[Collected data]
====
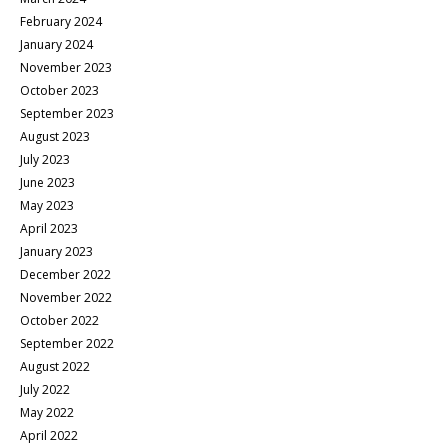
February 2024
January 2024
November 2023
October 2023
September 2023
August 2023
July 2023
June 2023
May 2023
April 2023
January 2023
December 2022
November 2022
October 2022
September 2022
August 2022
July 2022
May 2022
April 2022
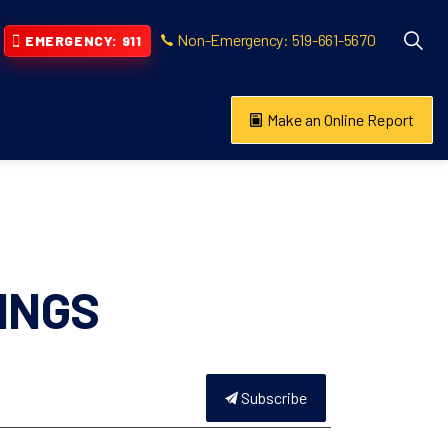
Non-Emergency: 519-661-5670
EMERGENCY: 911
Make an Online Report
vention
s About
INGS
Subscribe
====
# Required action
Print the data again, word for word, without any pictures.

# Result of this exercise
February 2024
January 2024
November 2023
October 2023
September 2023
August 2023
July 2023
June 2023
May 2023
April 2023
January 2023
December 2022
November 2022
October 2022
September 2022
August 2022
July 2022
May 2022
April 2022
Non-Emergency: 519-661-5670
EMERGENCY: 911
Make an Online Report
vention
s About
INGS
Subscribe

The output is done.